(Data records)
* * * *
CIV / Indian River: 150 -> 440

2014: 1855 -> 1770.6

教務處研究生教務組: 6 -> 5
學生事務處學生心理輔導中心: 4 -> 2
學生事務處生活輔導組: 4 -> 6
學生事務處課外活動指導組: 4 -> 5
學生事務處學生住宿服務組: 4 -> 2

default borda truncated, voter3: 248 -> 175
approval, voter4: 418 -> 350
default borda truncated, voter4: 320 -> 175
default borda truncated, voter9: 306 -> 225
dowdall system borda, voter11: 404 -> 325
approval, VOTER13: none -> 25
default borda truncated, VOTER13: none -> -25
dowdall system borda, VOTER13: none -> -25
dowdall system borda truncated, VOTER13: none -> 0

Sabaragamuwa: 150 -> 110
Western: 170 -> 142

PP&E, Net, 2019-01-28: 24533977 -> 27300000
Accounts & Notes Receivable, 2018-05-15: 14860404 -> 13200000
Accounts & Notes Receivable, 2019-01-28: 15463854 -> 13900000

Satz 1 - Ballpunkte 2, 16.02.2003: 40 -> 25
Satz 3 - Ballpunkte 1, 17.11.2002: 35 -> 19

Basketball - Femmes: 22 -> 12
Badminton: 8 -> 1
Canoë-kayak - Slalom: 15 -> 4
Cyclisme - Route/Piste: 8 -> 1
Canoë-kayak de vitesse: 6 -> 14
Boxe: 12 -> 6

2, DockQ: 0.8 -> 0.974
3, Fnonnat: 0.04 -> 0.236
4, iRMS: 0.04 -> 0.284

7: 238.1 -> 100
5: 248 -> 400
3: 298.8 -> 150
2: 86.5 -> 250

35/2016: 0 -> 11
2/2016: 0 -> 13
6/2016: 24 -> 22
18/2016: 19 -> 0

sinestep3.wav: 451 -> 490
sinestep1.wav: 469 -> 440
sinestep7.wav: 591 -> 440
* * * *
Problem statement: Output the records in full. Keep every character as it is.

Exercise result:
CIV / Indian River: 150 -> 440

2014: 1855 -> 1770.6

教務處研究生教務組: 6 -> 5
學生事務處學生心理輔導中心: 4 -> 2
學生事務處生活輔導組: 4 -> 6
學生事務處課外活動指導組: 4 -> 5
學生事務處學生住宿服務組: 4 -> 2

default borda truncated, voter3: 248 -> 175
approval, voter4: 418 -> 350
default borda truncated, voter4: 320 -> 175
default borda truncated, voter9: 306 -> 225
dowdall system borda, voter11: 404 -> 325
approval, VOTER13: none -> 25
default borda truncated, VOTER13: none -> -25
dowdall system borda, VOTER13: none -> -25
dowdall system borda truncated, VOTER13: none -> 0

Sabaragamuwa: 150 -> 110
Western: 170 -> 142

PP&E, Net, 2019-01-28: 24533977 -> 27300000
Accounts & Notes Receivable, 2018-05-15: 14860404 -> 13200000
Accounts & Notes Receivable, 2019-01-28: 15463854 -> 13900000

Satz 1 - Ballpunkte 2, 16.02.2003: 40 -> 25
Satz 3 - Ballpunkte 1, 17.11.2002: 35 -> 19

Basketball - Femmes: 22 -> 12
Badminton: 8 -> 1
Canoë-kayak - Slalom: 15 -> 4
Cyclisme - Route/Piste: 8 -> 1
Canoë-kayak de vitesse: 6 -> 14
Boxe: 12 -> 6

2, DockQ: 0.8 -> 0.974
3, Fnonnat: 0.04 -> 0.236
4, iRMS: 0.04 -> 0.284

7: 238.1 -> 100
5: 248 -> 400
3: 298.8 -> 150
2: 86.5 -> 250

35/2016: 0 -> 11
2/2016: 0 -> 13
6/2016: 24 -> 22
18/2016: 19 -> 0

sinestep3.wav: 451 -> 490
sinestep1.wav: 469 -> 440
sinestep7.wav: 591 -> 440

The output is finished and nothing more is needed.